(SUPPLIED INFORMATION)
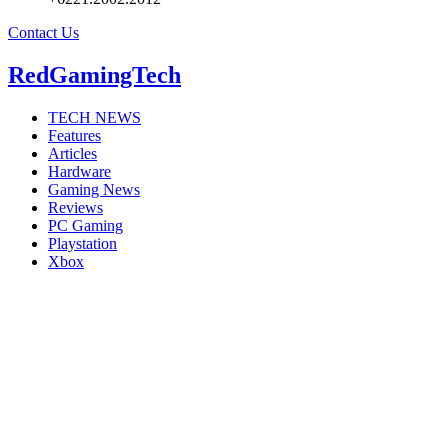
Contact Us
RedGamingTech
TECH NEWS
Features
Articles
Hardware
Gaming News
Reviews
PC Gaming
Playstation
Xbox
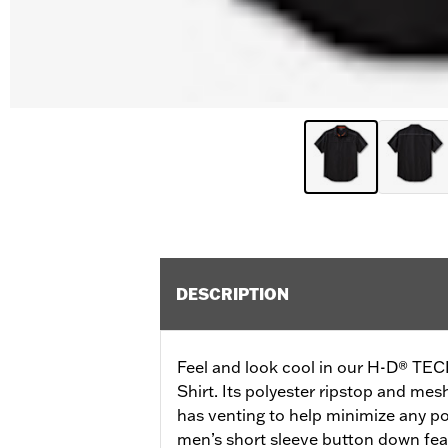
DESCRIPTION
Feel and look cool in our H-D® TEC
Shirt. Its polyester ripstop and mes
has venting to help minimize any po
men’s short sleeve button down fea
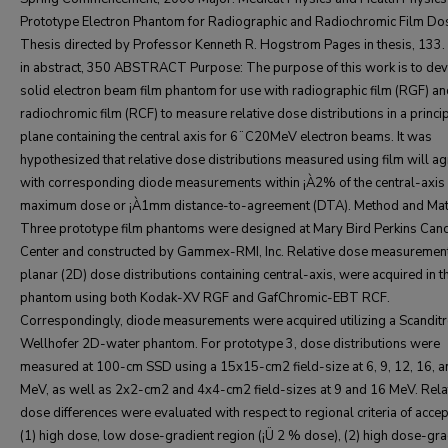
Prototype Electron Phantom for Radiographic and Radiochromic Film Do
Thesis directed by Professor Kenneth R. Hogstrom Pages in thesis, 133
in abstract, 350 ABSTRACT Purpose: The purpose of this work is to dev
solid electron beam film phantom for use with radiographic film (RGF) a
radiochromic film (RCF) to measure relative dose distributions in a princi
plane containing the central axis for 6¨C20MeV electron beams. It was
hypothesized that relative dose distributions measured using film will a
with corresponding diode measurements within ¡À2% of the central-axis
maximum dose or ¡À1mm distance-to-agreement (DTA). Method and Mate
Three prototype film phantoms were designed at Mary Bird Perkins Can
Center and constructed by Gammex-RMI, Inc. Relative dose measuremen
planar (2D) dose distributions containing central-axis, were acquired in t
phantom using both Kodak-XV RGF and GafChromic-EBT RCF.
Correspondingly, diode measurements were acquired utilizing a Scanditr
Wellhofer 2D-water phantom. For prototype 3, dose distributions were
measured at 100-cm SSD using a 15x15-cm2 field-size at 6, 9, 12, 16, 
MeV, as well as 2x2-cm2 and 4x4-cm2 field-sizes at 9 and 16 MeV. Rela
dose differences were evaluated with respect to regional criteria of accept
(1) high dose, low dose-gradient region (¡Ü 2 % dose), (2) high dose-gra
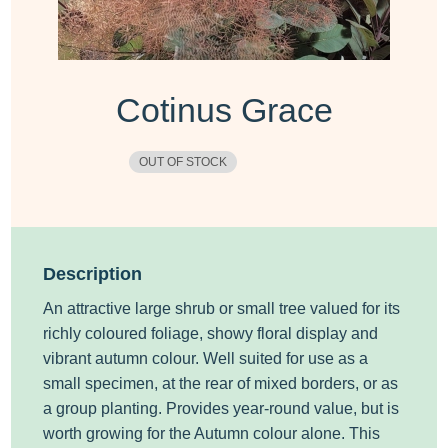
Cotinus Grace
OUT OF STOCK
Description
An attractive large shrub or small tree valued for its
richly coloured foliage, showy floral display and
vibrant autumn colour. Well suited for use as a
small specimen, at the rear of mixed borders, or as
a group planting. Provides year-round value, but is
worth growing for the Autumn colour alone. This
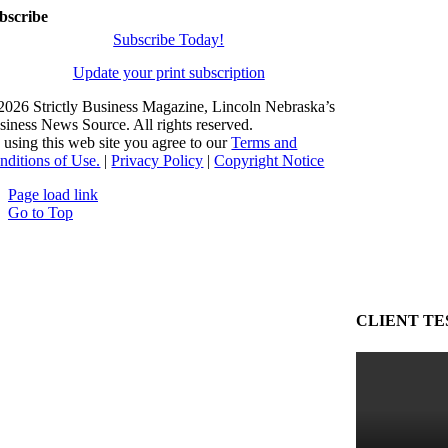
bscribe
Subscribe Today!
Update your print subscription
2026 Strictly Business Magazine, Lincoln Nebraska’s
siness News Source. All rights reserved.
 using this web site you agree to our
Terms and
nditions of Use.
|
Privacy Policy
|
Copyright Notice
Page load link
Go to Top
CLIENT TE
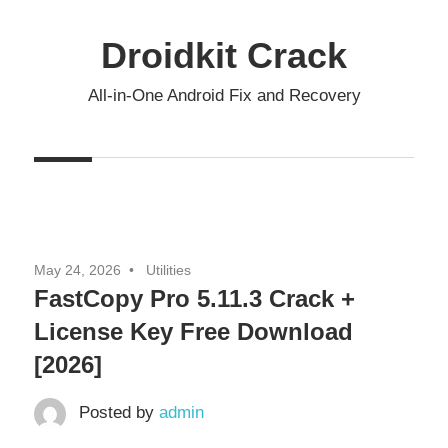
Skip
to
Droidkit Crack
content
All-in-One Android Fix and Recovery
May 24, 2026
Utilities
FastCopy Pro 5.11.3 Crack +
License Key Free Download
[2026]
Posted by
admin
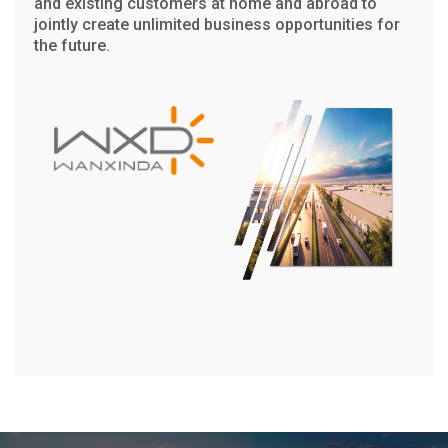
and existing customers at home and abroad to
jointly create unlimited business opportunities for
the future.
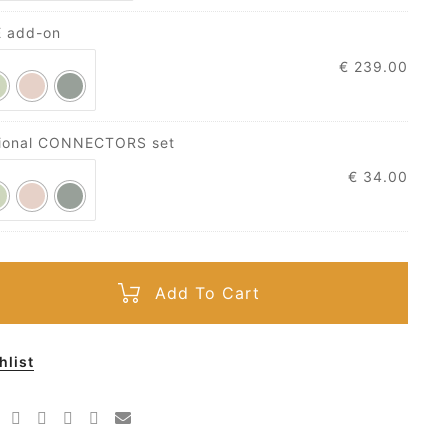
E add-on
€
239.00
tional CONNECTORS set
€
34.00
Add To Cart
hlist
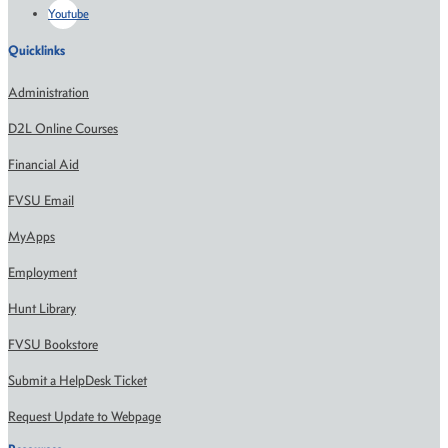
Youtube
Quicklinks
Administration
D2L Online Courses
Financial Aid
FVSU Email
MyApps
Employment
Hunt Library
FVSU Bookstore
Submit a HelpDesk Ticket
Request Update to Webpage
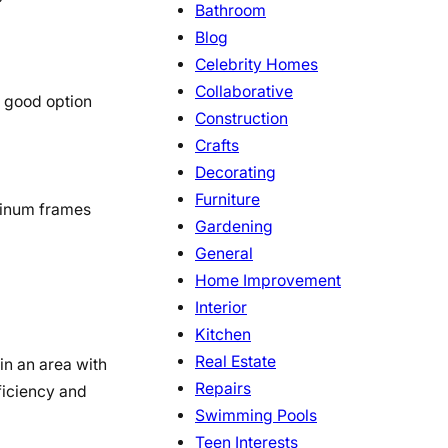
Bathroom
Blog
Celebrity Homes
Collaborative
a good option
Construction
Crafts
Decorating
Furniture
minum frames
Gardening
General
Home Improvement
Interior
Kitchen
Real Estate
in an area with
Repairs
ficiency and
Swimming Pools
Teen Interests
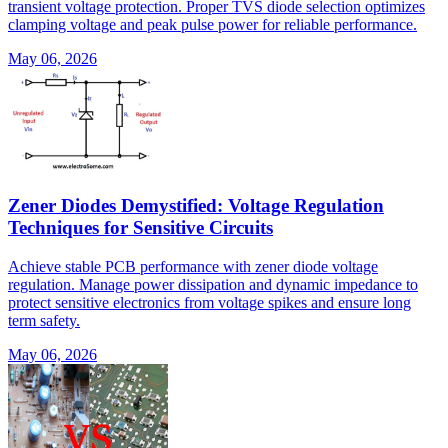
transient voltage protection. Proper TVS diode selection optimizes
clamping voltage and peak pulse power for reliable performance.
May 06, 2026
Zener Diodes Demystified: Voltage Regulation
Techniques for Sensitive Circuits
Achieve stable PCB performance with zener diode voltage
regulation. Manage power dissipation and dynamic impedance to
protect sensitive electronics from voltage spikes and ensure long
term safety.
May 06, 2026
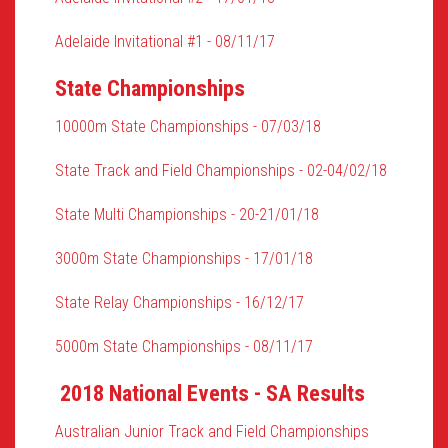
Adelaide Invitational #1 - 08/11/17
State Championships
10000m State Championships - 07/03/18
State Track and Field Championships - 02-04/02/18
State Multi Championships - 20-21/01/18
3000m State Championships - 17/01/18
State Relay Championships - 16/12/17
5000m State Championships - 08/11/17
2018 National Events - SA Results
Australian Junior Track and Field Championships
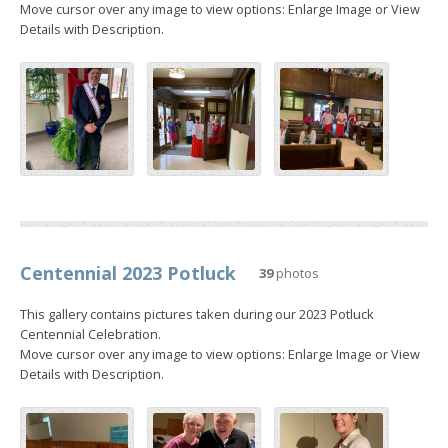
Move cursor over any image to view options: Enlarge Image or View
Details with Description.
Centennial 2023 Potluck
39
photos
This gallery contains pictures taken during our 2023 Potluck
Centennial Celebration.
Move cursor over any image to view options: Enlarge Image or View
Details with Description.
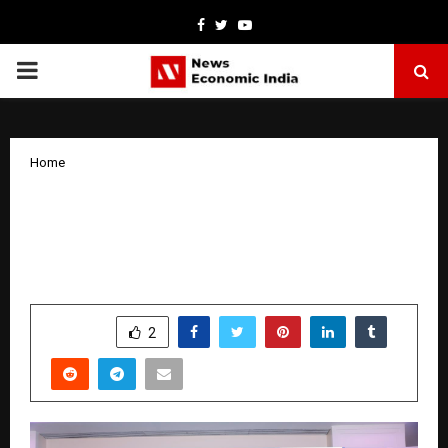
Facebook
Twitter
Youtube
PRIMARY
MENU
Home
Stylework Unveils AI-Powered Platform
Stylework.AI at FICCI India Flexible
Workspace Summit 2026
by
cradmin
March 25, 2026
0
18
SHARE
2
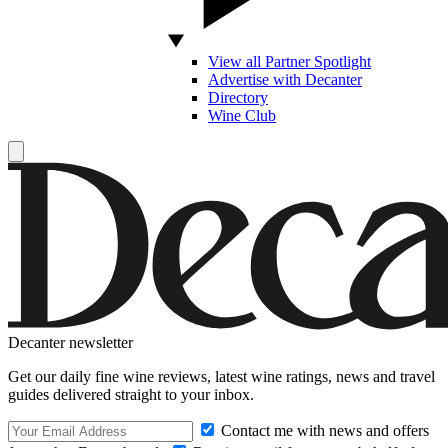
View all Partner Spotlight
Advertise with Decanter
Directory
Wine Club
Decanter newsletter
Get our daily fine wine reviews, latest wine ratings, news and travel
guides delivered straight to your inbox.
Contact me with news and offers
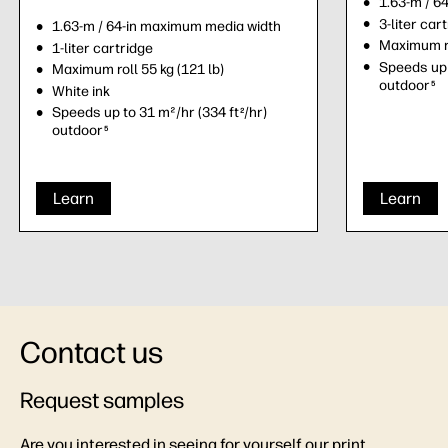
1.63-m / 6
3-liter car
1.63-m / 64-in maximum media width
Maximum ro
1-liter cartridge
Speeds up 
Maximum roll 55 kg (121 lb)
outdoor
5
White ink
Speeds up to 31 m²/hr (334 ft
/hr)
2
outdoor
5
Learn
Learn
Contact us
Request samples
Are you interested in seeing for yourself our print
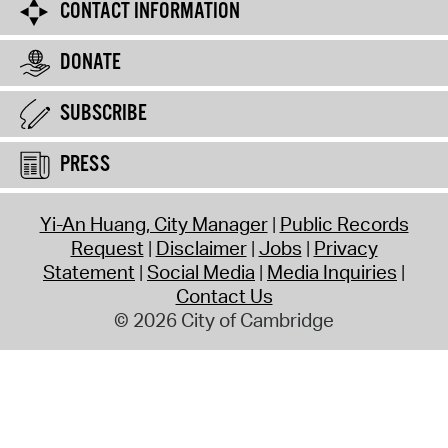
CONTACT INFORMATION
DONATE
SUBSCRIBE
PRESS
Yi-An Huang, City Manager
Public Records
Request
Disclaimer
Jobs
Privacy
Statement
Social Media
Media Inquiries
Contact Us
© 2026 City of Cambridge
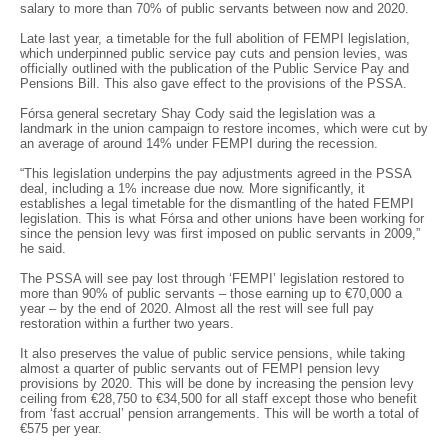
salary to more than 70% of public servants between now and 2020.
Late last year, a timetable for the full abolition of FEMPI legislation,
which underpinned public service pay cuts and pension levies, was
officially outlined with the publication of the Public Service Pay and
Pensions Bill. This also gave effect to the provisions of the PSSA.
Fórsa general secretary Shay Cody said the legislation was a
landmark in the union campaign to restore incomes, which were cut by
an average of around 14% under FEMPI during the recession.
“This legislation underpins the pay adjustments agreed in the PSSA
deal, including a 1% increase due now. More significantly, it
establishes a legal timetable for the dismantling of the hated FEMPI
legislation. This is what Fórsa and other unions have been working for
since the pension levy was first imposed on public servants in 2009,”
he said.
The PSSA will see pay lost through ‘FEMPI’ legislation restored to
more than 90% of public servants – those earning up to €70,000 a
year – by the end of 2020. Almost all the rest will see full pay
restoration within a further two years.
It also preserves the value of public service pensions, while taking
almost a quarter of public servants out of FEMPI pension levy
provisions by 2020. This will be done by increasing the pension levy
ceiling from €28,750 to €34,500 for all staff except those who benefit
from ‘fast accrual’ pension arrangements. This will be worth a total of
€575 per year.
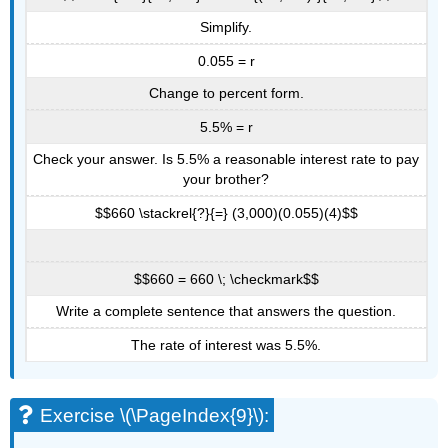
Simplify.
0.055 = r
Change to percent form.
5.5% = r
Check your answer. Is 5.5% a reasonable interest rate to pay
your brother?
$$660 \stackrel{?}{=} (3,000)(0.055)(4)$$
$$660 = 660 \; \checkmark$$
Write a complete sentence that answers the question.
The rate of interest was 5.5%.
Exercise \(\PageIndex{9}\):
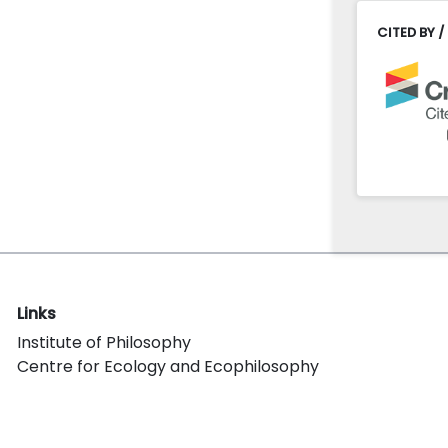
CITED BY /
Links
Institute of Philosophy
Centre for Ecology and Ecophilosophy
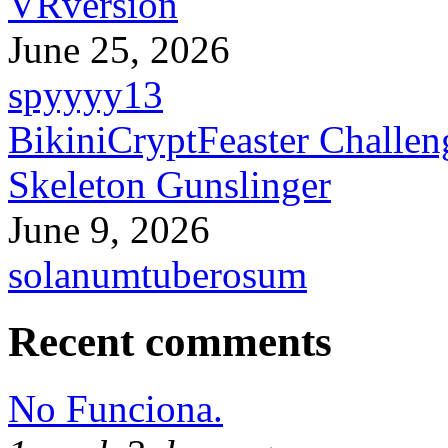
VRversion
June 25, 2026
spyyyy13
BikiniCryptFeaster Challen
Skeleton Gunslinger
June 9, 2026
solanumtuberosum
Recent comments
No Funciona.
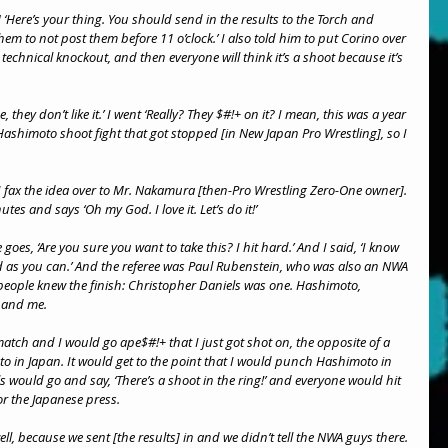
‘Here’s your thing. You should send in the results to the Torch and 
hem to not post them before 11 o’clock.’ I also told him to put Corino over 
technical knockout, and then everyone will think it’s a shoot because it’s 
, they don’t like it.’ I went ‘Really? They $#!+ on it? I mean, this was a year 
shimoto shoot fight that got stopped [in New Japan Pro Wrestling], so I 
 fax the idea over to Mr. Nakamura [then-Pro Wrestling Zero-One owner]. 
es and says ‘Oh my God. I love it. Let’s do it!’
es, ‘Are you sure you want to take this? I hit hard.’ And I said, ‘I know 
d as you can.’ And the referee was Paul Rubenstein, who was also an NWA 
ve people knew the finish: Christopher Daniels was one. Hashimoto, 
 and me.
atch and I would go ape$#!+ that I just got shot on, the opposite of a 
 in Japan. It would get to the point that I would punch Hashimoto in 
s would go and say, ‘There’s a shoot in the ring!’ and everyone would hit 
r the Japanese press.
ell, because we sent [the results] in and we didn’t tell the NWA guys there.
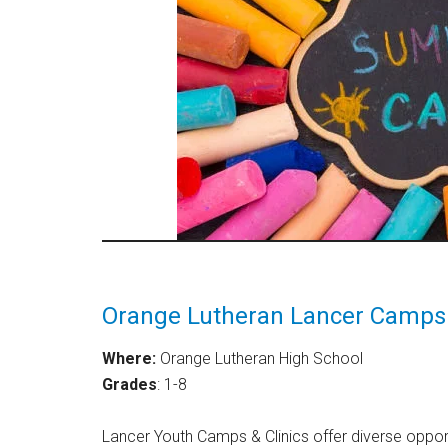
Orange Lutheran Lancer Camps 
Where:
Orange Lutheran High School
Grades
: 1-8
Lancer Youth Camps & Clinics offer diverse opportu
(End SUPPLIED INFORMATION)
Every entry should be repeated verbatim, with the pictures left out.

* **ANSWER BOX**
Contact Us
RedGamingTech
TECH NEWS
Features
Articles
Hardware
Gaming News
Reviews
PC Gaming
Playstation
Xbox
DESCRIPTION
Feel and look cool in our H-D® TEC
Shirt. Its polyester ripstop and mes
has venting to help minimize any po
men’s short sleeve button down fea
Prototype Electron Phantom for Radiographic and Radiochromic Film Do
Thesis directed by Professor Kenneth R. Hogstrom Pages in thesis, 133
in abstract, 350 ABSTRACT Purpose: The purpose of this work is to dev
solid electron beam film phantom for use with radiographic film (RGF) a
radiochromic film (RCF) to measure relative dose distributions in a princi
plane containing the central axis for 6¨C20MeV electron beams. It was
hypothesized that relative dose distributions measured using film will a
with corresponding diode measurements within ¡À2% of the central-axis
maximum dose or ¡À1mm distance-to-agreement (DTA). Method and Mate
Three prototype film phantoms were designed at Mary Bird Perkins Can
Center and constructed by Gammex-RMI, Inc. Relative dose measuremen
planar (2D) dose distributions containing central-axis, were acquired in t
phantom using both Kodak-XV RGF and GafChromic-EBT RCF.
Correspondingly, diode measurements were acquired utilizing a Scanditr
Wellhofer 2D-water phantom. For prototype 3, dose distributions were
measured at 100-cm SSD using a 15x15-cm2 field-size at 6, 9, 12, 16, 
MeV, as well as 2x2-cm2 and 4x4-cm2 field-sizes at 9 and 16 MeV. Rela
dose differences were evaluated with respect to regional criteria of accept
(1) high dose, low dose-gradient region (¡Ü 2 % dose), (2) high dose-gra
Cotinus Grace
OUT OF STOCK
Description
An attractive large shrub or small tree valued for its
richly coloured foliage, showy floral display and
vibrant autumn colour. Well suited for use as a
small specimen, at the rear of mixed borders, or as
a group planting. Provides year-round value, but is
worth growing for the Autumn colour alone. This
bscribe
Subscribe Today!
Update your print subscription
2026 Strictly Business Magazine, Lincoln Nebraska’s
siness News Source. All rights reserved.
 using this web site you agree to our
Terms and
nditions of Use.
|
Privacy Policy
|
Copyright Notice
Page load link
Go to Top
CLIENT TE
Skip
to
Droidkit Crack
content
All-in-One Android Fix and Recovery
May 24, 2026
Utilities
FastCopy Pro 5.11.3 Crack +
License Key Free Download
[2026]
Posted by
admin
and existing customers at home and abroad to
jointly create unlimited business opportunities for
the future.
E add-on
€
239.00
tional CONNECTORS set
€
34.00
Add To Cart
hlist
Youtube
Quicklinks
Administration
D2L Online Courses
Financial Aid
FVSU Email
MyApps
Employment
Hunt Library
FVSU Bookstore
Submit a HelpDesk Ticket
Request Update to Webpage
Bathroom
Blog
Celebrity Homes
Collaborative
a good option
Construction
Crafts
Decorating
Furniture
minum frames
Gardening
General
Home Improvement
Interior
Kitchen
Real Estate
in an area with
Repairs
ficiency and
Swimming Pools
Teen Interests
transient voltage protection. Proper TVS diode selection optimizes
clamping voltage and peak pulse power for reliable performance.
May 06, 2026
Zener Diodes Demystified: Voltage Regulation
Techniques for Sensitive Circuits
Achieve stable PCB performance with zener diode voltage
regulation. Manage power dissipation and dynamic impedance to
protect sensitive electronics from voltage spikes and ensure long
term safety.
May 06, 2026
Adelaide Invitational #1 - 08/11/17
State Championships
10000m State Championships - 07/03/18
State Track and Field Championships - 02-04/02/18
State Multi Championships - 20-21/01/18
3000m State Championships - 17/01/18
State Relay Championships - 16/12/17
5000m State Championships - 08/11/17
2018 National Events - SA Results
Australian Junior Track and Field Championships
Move cursor over any image to view options: Enlarge Image or View
Details with Description.
Centennial 2023 Potluck
39
photos
This gallery contains pictures taken during our 2023 Potluck
Centennial Celebration.
Move cursor over any image to view options: Enlarge Image or View
Details with Description.
Facebook
Twitter
Youtube
PRIMARY
MENU
Home
Stylework Unveils AI-Powered Platform
Stylework.AI at FICCI India Flexible
Workspace Summit 2026
by
cradmin
March 25, 2026
0
18
SHARE
2
View all Partner Spotlight
Advertise with Decanter
Directory
Wine Club
Decanter newsletter
Get our daily fine wine reviews, latest wine ratings, news and travel
guides delivered straight to your inbox.
Contact me with news and offers
1.63-m / 6
3-liter car
1.63-m / 64-in maximum media width
Maximum ro
1-liter cartridge
Speeds up 
Maximum roll 55 kg (121 lb)
outdoor
5
White ink
Speeds up to 31 m²/hr (334 ft
/hr)
2
outdoor
5
Learn
Learn
Contact us
Request samples
Are you interested in seeing for yourself our print
CONTACT INFORMATION
DONATE
SUBSCRIBE
PRESS
Yi-An Huang, City Manager
Public Records
Request
Disclaimer
Jobs
Privacy
Statement
Social Media
Media Inquiries
Contact Us
© 2026 City of Cambridge
salary to more than 70% of public servants between now and 2020.
Late last year, a timetable for the full abolition of FEMPI legislation,
which underpinned public service pay cuts and pension levies, was
officially outlined with the publication of the Public Service Pay and
Pensions Bill. This also gave effect to the provisions of the PSSA.
Fórsa general secretary Shay Cody said the legislation was a
landmark in the union campaign to restore incomes, which were cut by
an average of around 14% under FEMPI during the recession.
“This legislation underpins the pay adjustments agreed in the PSSA
deal, including a 1% increase due now. More significantly, it
establishes a legal timetable for the dismantling of the hated FEMPI
legislation. This is what Fórsa and other unions have been working for
since the pension levy was first imposed on public servants in 2009,”
he said.
The PSSA will see pay lost through ‘FEMPI’ legislation restored to
more than 90% of public servants – those earning up to €70,000 a
year – by the end of 2020. Almost all the rest will see full pay
restoration within a further two years.
It also preserves the value of public service pensions, while taking
almost a quarter of public servants out of FEMPI pension levy
provisions by 2020. This will be done by increasing the pension levy
ceiling from €28,750 to €34,500 for all staff except those who benefit
from ‘fast accrual’ pension arrangements. This will be worth a total of
€575 per year.
Simplify.
0.055 = r
Change to percent form.
5.5% = r
Check your answer. Is 5.5% a reasonable interest rate to pay
your brother?
$$660 \stackrel{?}{=} (3,000)(0.055)(4)$$
$$660 = 660 \; \checkmark$$
Write a complete sentence that answers the question.
The rate of interest was 5.5%.
Exercise \(\PageIndex{9}\):
CITED BY /
Links
Institute of Philosophy
Centre for Ecology and Ecophilosophy
VRversion
June 25, 2026
spyyyy13
BikiniCryptFeaster Challen
Skeleton Gunslinger
June 9, 2026
solanumtuberosum
Recent comments
No Funciona.
‘Here’s your thing. You should send in the results to the Torch and 
hem to not post them before 11 o’clock.’ I also told him to put Corino over 
technical knockout, and then everyone will think it’s a shoot because it’s 
, they don’t like it.’ I went ‘Really? They $#!+ on it? I mean, this was a year 
shimoto shoot fight that got stopped [in New Japan Pro Wrestling], so I 
 fax the idea over to Mr. Nakamura [then-Pro Wrestling Zero-One owner]. 
es and says ‘Oh my God. I love it. Let’s do it!’
es, ‘Are you sure you want to take this? I hit hard.’ And I said, ‘I know 
d as you can.’ And the referee was Paul Rubenstein, who was also an NWA 
ve people knew the finish: Christopher Daniels was one. Hashimoto, 
 and me.
atch and I would go ape$#!+ that I just got shot on, the opposite of a 
 in Japan. It would get to the point that I would punch Hashimoto in 
s would go and say, ‘There’s a shoot in the ring!’ and everyone would hit 
r the Japanese press.
ell, because we sent [the results] in and we didn’t tell the NWA guys there.
Orange Lutheran Lancer Camps 
Where:
Orange Lutheran High School
Grades
: 1-8
Lancer Youth Camps & Clinics offer diverse opportu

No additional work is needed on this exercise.